With respect to corporate governance, Munter emphasized the role of the audit committee in communicating with top managers and helping to set the tone from the top. Accordingly, a combined company must have a grasp on the concepts of auditor selection, auditor independence, and the oversight of financial reporting and related ICFR and external audit functions.
Finally, regarding auditors, Munter had two additional points. First, Munter observed that a newly public company may need to alter its existing auditor engagement to ensure the presence of adequate expertise for a public company because, as a formerly private company, the merged company may have been audited under standards issued by the American Institute of Certified Public Accountants rather than standards issued by the Public Company Accounting Oversight Board. Second, Munter provided the following cautionary words on auditor independence: "It is important to understand that the general standard of independence applies to all periods included in a registration statement. Under the general standard, an auditor is not independent if, among other things, he or she would be in a position of auditing his or her own work or if he or she acts as management" (footnotes omitted).

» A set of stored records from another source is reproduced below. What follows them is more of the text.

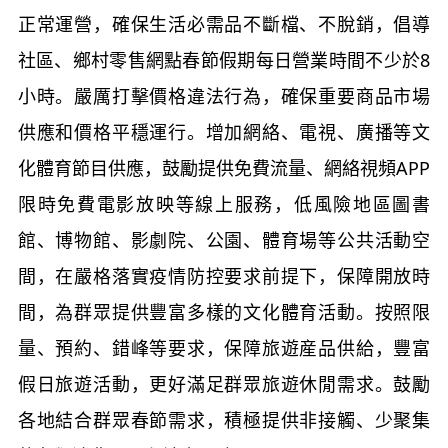
正常運營，確保生活必需品不斷檔、不脫銷，倡導
社區、鄉村零售網點春節假期每日營業時間不少於8
小時。嚴厲打擊價格違法行為，確保重要商品市場
供應和價格平穩運行。增加網絡、電視、廣播等文
化體育節目供應，鼓勵提供免費流量、網絡視頻APP
限時免費電影放映等線上服務，低風險地區圖書
館、博物館、影劇院、公園、體育場等公共活動空
間，在嚴格落實疫情防控要求前提下，保障開放時
間，為群眾提供豐富多樣的文化體育活動。按照限
量、預約、錯峰等要求，保障旅遊産品供給，豐富
假日旅遊活動，更好滿足群眾旅遊休閒需求。鼓勵
各地結合群眾春節需求，積極提供非接觸、少聚集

CorpFin statement. CorpFin staff issued a separate public statement reminding persons involved with SPACs of the many securities law obligations these entities have both before and after a merger with a target company. For example, SPACs should consider the obligations of shell companies regarding: (1) the filing of the financial statements of an acquired company; (2) the ineligibility of a combined company to incorporate Exchange Act reports for a period of time; (3) time limits on when a combined company may use Form S-8; and (4) the combined company's status as an ineligible issue under Securities Act Rule 405 for significant period of time.
The CorpFin statement also noted that books and records, ICFR, and DCP can be challenging for SPACs. The CorpFin statement reiterated that the books and records and internal control requirements apply to SPACs before the business combination and that the same requirements also apply to the combined company after the business combination.

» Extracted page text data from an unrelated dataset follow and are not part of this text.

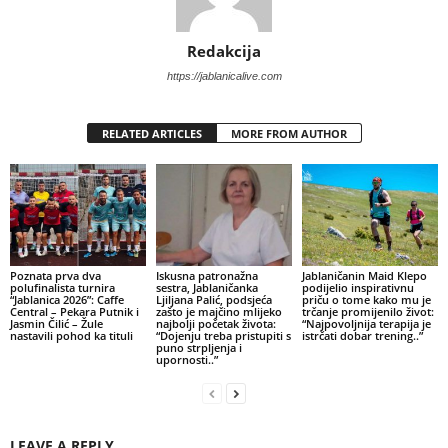
Redakcija
https://jablanicalive.com
RELATED ARTICLES
MORE FROM AUTHOR
Poznata prva dva
Iskusna patronažna
Jablaničanin Maid Klepo
polufinalista turnira
sestra, Jablaničanka
podijelio inspirativnu
“Jablanica 2026”: Caffe
Ljiljana Palić, podsjeća
priču o tome kako mu je
Central – Pekara Putnik i
zašto je majčino mlijeko
trčanje promijenilo život:
Jasmin Čilić – Žule
najbolji početak života:
“Najpovoljnija terapija je
nastavili pohod ka tituli
“Dojenju treba pristupiti s
istrčati dobar trening..”
puno strpljenja i
upornosti..”
LEAVE A REPLY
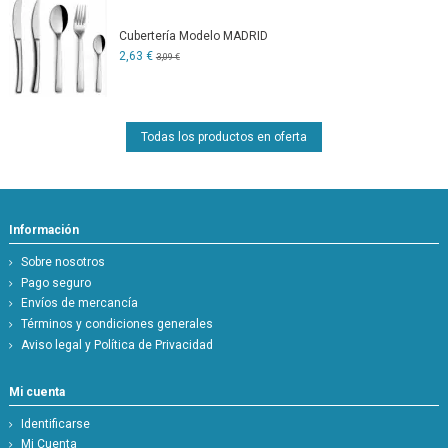
Cubertería Modelo MADRID
2,63 €
3,09 €
Todas los productos en oferta
Información
Sobre nosotros
Pago seguro
Envíos de mercancía
Términos y condiciones generales
Aviso legal y Política de Privacidad
Mi cuenta
Identificarse
Mi Cuenta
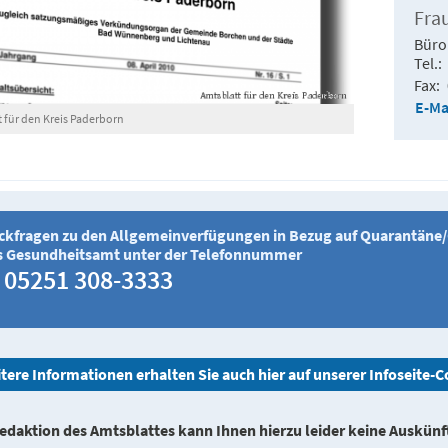
Fra
Büro
Tel.
Fax
E-Ma
 für den Kreis Paderborn
ckfragen zu den Allgemeinverfügungen in Bezug auf Quarantäne/Co
s Gesundheitsamt unter der Telefonnummer
05251 308-3333
tere Informationen erhalten Sie auch hier auf unserer Infoseite-
edaktion des Amtsblattes kann Ihnen hierzu leider keine Auskünft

A footnote to this section of the CorpFin statement observed that the managers of a combined company may be unable to assess ICFR in the fiscal year in which the transaction was consummated, so CorpFin staff would not object if a combined company excluded management's assessment of ICFR in the relevant Form 10-K. The statement referred readers to the additional analysis contained in Compliance and Disclosure Interpretation Question 215.02 regarding Regulation S-K.
The SEC’s concern with respect to books and records and internal control issues appears to be that a private operating company that is the subject of a business combination involving a SPAC may not have the requisite expertise and counsel to address such issues. "A private operating company may have viewed the necessity for those capacities differently prior to the business combination, and may not be able to develop those capacities without advance planning and investment in resources," said the CorpFin statement.
Lastly, CorpFin said that SPACs and combined companies must adhere to applicable exchange listing standards. For example, quantitative standards ensure that a company has sufficient public float, while qualitative standards address corporate governance issues. With respect to quantitative standards, the statement urged SPACs to focus on the loss of round lot holders. With respect to qualitative standards, the statement again expressed concern that SPACs and combined companies may lack the expertise or time to ensure the creation of key corporate governance structures such as board and audit independence and the oversight of executive compensation.